Story published: 09-04-2013 • Print ArticleE-mail Story to a Friend

A number of Johnson Countians headed west and settled in Oregon

By Jack Swift

More than a few days ago, I was pleasantly surprised with a visit from Richard Walsh. He has a good grasp of local history and it is always great to talk with him since Johnson County history is one of the subjects that I love to write about. He loaned me a book entitled, History of Wheeler County Oregon.

The book is a coffee table size book not quite as thick as either of the two Johnson County History books published by the Johnson County Historical Society (one in 1986 and the other in 2000). It is also a little less in length and width than the History of Johnson County books.

The History of Wheeler County Oregon has an interesting description of the county, its borders and the lay of the land. It is interesting to note that Wheeler County was made up of portions of Gilliam, Crook, and Grant counties. It was created on February 17, 1899. The book is very nice and one that Wheeler County citizens can be justly proud.

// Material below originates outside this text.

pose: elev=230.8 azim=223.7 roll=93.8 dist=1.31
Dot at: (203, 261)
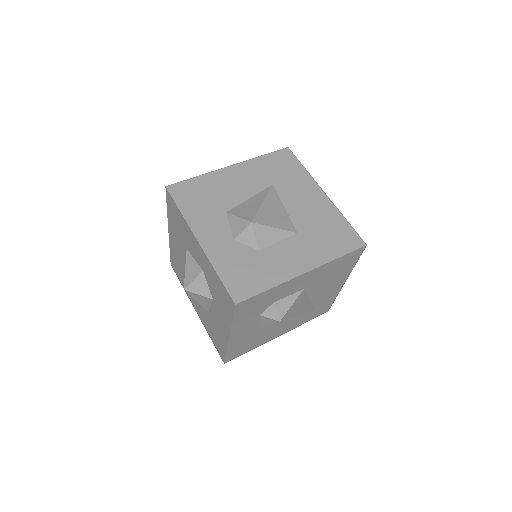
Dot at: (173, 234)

In the book there are family histories as well as information on churches, businesses, and organizations. The family histories are of interest due to the fact that a number of Johnson County folks pulled up stakes so to speak and headed west before and after the 1900s. Some went west I believe in the early to mid 1900s. And several of them ended up in Wheeler County.

Some of the last names of folks who settled in Wheeler County according to the book are: Barry, Asher, Blevins, Butler, Cole, Barnett, Donnelly, Fritts, Grindstaff, Howard, Jenkins Jordan, Keyes, Osborn, Shoun, Payne, Potter, Thomas, Wills, Wilson, and Younce. These are names that for the most part even now are well-known names in and around Johnson County.

Those who traveled the long distance from Johnson County to Oregon, through hard work and perseverance carved out their lives in what was then rugged country. Why did they make the arduous journey? Perhaps it was their adventurous spirit or maybe it was for them a way to become more prosperous and have a better life.

Newspaper publisher Horace Greeley is often credited with the phrase, “Go west young man, go west.” Although the phrase didn’t originate with him, it is said that he was instrumental in popularizing the phrase. Anyway, some of the people of Johnson County did just that. They went west.